(originally published as “Die Stille zwischen den Tagen” in the Swiss newspaper NZZ.
One late summer’s night in the mid-1990s, unable to sleep, I climbed out of the attic window of the house I was then living in, scrambled up onto the flat dormer roof, and stood looking out across the city of Bradford, West Yorkshire. The air was humid and slow, and the sounds of the night-time drifted up to me in shimmering waves; music from cars and nightclubs and bedroom windows, traffic, footsteps, shrieking, laughter, breaking glass, long moments of quietness punctuated by sirens and sudden shouts. It was late – it was closer to morning than to the day before – but there still seemed to be a lot going on.
That attic room was a good place for an embryonic writer; there was always a lot going on outside.
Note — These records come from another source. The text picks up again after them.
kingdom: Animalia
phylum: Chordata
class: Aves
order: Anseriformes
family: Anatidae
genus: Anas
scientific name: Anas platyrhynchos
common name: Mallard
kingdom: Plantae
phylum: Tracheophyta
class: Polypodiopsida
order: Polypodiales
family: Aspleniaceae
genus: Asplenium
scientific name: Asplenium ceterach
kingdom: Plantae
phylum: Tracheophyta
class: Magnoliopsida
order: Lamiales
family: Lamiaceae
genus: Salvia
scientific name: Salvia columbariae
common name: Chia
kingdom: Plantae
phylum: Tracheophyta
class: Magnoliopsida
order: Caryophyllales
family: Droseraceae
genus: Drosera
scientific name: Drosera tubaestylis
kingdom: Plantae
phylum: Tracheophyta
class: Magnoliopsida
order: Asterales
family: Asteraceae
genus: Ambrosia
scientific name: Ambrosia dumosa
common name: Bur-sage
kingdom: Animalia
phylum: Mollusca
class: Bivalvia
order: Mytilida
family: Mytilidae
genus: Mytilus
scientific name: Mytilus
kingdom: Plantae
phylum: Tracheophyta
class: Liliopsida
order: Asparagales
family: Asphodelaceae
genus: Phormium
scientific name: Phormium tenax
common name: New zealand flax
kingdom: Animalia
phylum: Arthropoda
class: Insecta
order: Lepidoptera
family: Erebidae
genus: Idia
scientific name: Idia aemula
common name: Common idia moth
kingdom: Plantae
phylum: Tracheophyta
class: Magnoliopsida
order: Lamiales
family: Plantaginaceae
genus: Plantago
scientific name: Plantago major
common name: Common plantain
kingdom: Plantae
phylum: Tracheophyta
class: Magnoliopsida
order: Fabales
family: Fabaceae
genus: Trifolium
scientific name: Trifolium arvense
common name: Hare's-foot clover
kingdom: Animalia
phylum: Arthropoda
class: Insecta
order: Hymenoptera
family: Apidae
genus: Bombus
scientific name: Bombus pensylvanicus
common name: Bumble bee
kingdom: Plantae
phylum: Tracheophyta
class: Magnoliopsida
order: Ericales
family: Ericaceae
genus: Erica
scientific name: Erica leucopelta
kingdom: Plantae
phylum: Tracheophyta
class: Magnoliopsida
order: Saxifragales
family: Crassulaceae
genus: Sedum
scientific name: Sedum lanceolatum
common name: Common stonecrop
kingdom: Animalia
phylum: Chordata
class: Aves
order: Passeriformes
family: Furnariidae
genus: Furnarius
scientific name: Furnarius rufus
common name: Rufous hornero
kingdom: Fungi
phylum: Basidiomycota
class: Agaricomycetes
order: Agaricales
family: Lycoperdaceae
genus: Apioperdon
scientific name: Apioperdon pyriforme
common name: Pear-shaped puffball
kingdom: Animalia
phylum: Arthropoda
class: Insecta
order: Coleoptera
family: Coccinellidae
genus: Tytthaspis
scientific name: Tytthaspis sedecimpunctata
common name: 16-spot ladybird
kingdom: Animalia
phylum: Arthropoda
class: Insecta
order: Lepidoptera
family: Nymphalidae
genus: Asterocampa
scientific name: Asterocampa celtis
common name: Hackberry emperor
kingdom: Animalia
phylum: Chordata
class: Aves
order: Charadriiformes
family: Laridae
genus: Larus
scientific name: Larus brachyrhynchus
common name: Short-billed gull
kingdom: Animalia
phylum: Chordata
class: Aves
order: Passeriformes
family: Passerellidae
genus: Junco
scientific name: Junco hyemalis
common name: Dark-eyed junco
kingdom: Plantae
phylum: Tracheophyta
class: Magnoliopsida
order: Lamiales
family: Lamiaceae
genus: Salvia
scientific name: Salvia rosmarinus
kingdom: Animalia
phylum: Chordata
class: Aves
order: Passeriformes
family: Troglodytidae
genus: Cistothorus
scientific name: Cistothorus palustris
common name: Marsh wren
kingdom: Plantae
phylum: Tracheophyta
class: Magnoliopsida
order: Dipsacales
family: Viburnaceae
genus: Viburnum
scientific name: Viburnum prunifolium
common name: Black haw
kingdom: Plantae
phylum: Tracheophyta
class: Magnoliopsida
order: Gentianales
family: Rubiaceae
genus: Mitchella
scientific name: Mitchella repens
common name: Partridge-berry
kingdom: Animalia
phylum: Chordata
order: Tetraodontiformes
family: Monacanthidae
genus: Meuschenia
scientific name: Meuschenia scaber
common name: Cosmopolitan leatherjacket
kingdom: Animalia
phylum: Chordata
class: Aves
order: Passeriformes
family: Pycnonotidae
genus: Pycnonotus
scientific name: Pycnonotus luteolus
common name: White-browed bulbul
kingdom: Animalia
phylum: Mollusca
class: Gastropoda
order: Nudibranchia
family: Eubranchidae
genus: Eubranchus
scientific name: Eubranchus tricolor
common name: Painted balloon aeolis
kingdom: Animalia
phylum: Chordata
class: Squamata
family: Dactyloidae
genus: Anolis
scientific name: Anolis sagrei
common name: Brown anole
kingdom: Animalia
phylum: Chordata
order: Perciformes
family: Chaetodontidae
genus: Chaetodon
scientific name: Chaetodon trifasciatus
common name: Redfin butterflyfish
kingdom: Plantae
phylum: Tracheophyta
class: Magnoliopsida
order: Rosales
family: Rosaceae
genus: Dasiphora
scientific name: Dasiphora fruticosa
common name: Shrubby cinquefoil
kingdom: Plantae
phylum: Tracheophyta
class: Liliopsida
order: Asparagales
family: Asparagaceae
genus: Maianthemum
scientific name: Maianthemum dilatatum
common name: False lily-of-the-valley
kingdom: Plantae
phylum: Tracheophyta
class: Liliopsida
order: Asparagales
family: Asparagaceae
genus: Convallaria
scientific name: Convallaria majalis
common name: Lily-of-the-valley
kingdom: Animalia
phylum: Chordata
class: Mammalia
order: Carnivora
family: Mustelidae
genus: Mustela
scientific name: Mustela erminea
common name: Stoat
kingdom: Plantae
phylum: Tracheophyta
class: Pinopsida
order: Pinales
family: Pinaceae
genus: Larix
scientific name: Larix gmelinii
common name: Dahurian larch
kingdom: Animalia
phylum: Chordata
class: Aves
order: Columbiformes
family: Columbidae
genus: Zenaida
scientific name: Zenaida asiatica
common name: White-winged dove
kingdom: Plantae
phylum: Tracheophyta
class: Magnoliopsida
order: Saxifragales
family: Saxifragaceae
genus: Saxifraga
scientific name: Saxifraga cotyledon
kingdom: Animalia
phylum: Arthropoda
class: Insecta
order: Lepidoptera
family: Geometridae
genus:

It was a street of once-grand houses near the university which were now occupied by students, immigrant families, transient loners and alcoholics, and every day seemed to bring some drama with it. By day, the street was filled with children, dodging cars to play football and cricket, or to throw stones at their neighbours. By night, drunks careered up and down, singing, and vandalising cars, and arguing in very public detail. And from the back of the house, the attic looked out over the city, which spread down through the bowl-shaped valley below and up over the hills beyond; a seemingly endless landscape of terraced houses, towerblocks, offices, factories, shops, pubs, warehouses, derelict textile mills, museums and nightclubs and churches and mosques, a crowded and sprawling terrain which heaved and flashed with life as it covered the hills and disappeared over the horizon.
For a long time, I had felt alienated by this urban landscape; I had grown up in a small market town in East Anglia, and I missed the open spaces, the flat land, the ability to wander from my front door to the woods and the streams of the countryside close at hand. I resented the noise and the enforced hurry of urban life, the litter, the disregard, the fear of violence. But that night, standing on the roof of my house and hearing the symphony of the city by night, I fell in love. I decided to write a novel about this love, and I decided that it would begin here, in the brief moment of quiet before the dawn, as a city which has never really gone to sleep finds that it is time, already, to wake.
“If you listen, you can hear it”, I began, many years later. “The city, it sings. If you stand quietly, at the foot of a garden, in the middle of a street, on the roof of a house…”
I knew that I wanted to write about this one street – or at least one very much like it – but I also knew that I wanted to set the street in its context, as one of an almost infinite number of others. And so I started with this moment, this image in my memory of standing on the roof and looking out across the city, and I allowed the image to take flight, to swoop around the dark night, to circle out and back again to this one quiet street. I wrote about noise; the traffic, the factories working night-shifts, burglar alarms and police sirens, arguments and fights. And I wrote about silence; empty dancefloors, buses in the depot, night-fishermen down on the canal. I invented the conceit that even in a so-called 24 hour city there will still be a moment of interruption, a silent pause which marks the end of the previous day and the beginning of the next, and then I attempted to bring that conceit to life.
“There is always this moment,” I wrote, “an unexpected pause, a hesitation as one day is left behind and a new one begins. A catch of breath as gasometer lungs begin slow exhalations. A ring of tinnitus as thermostats interrupt air-conditioning fans…”
It was a long time before I wrote any of this down, however. At the time, I just knew that I had the beginnings of an idea; I also knew that I was hungry, so I climbed down from the roof, back through the attic window, and went downstairs to look for some breakfast.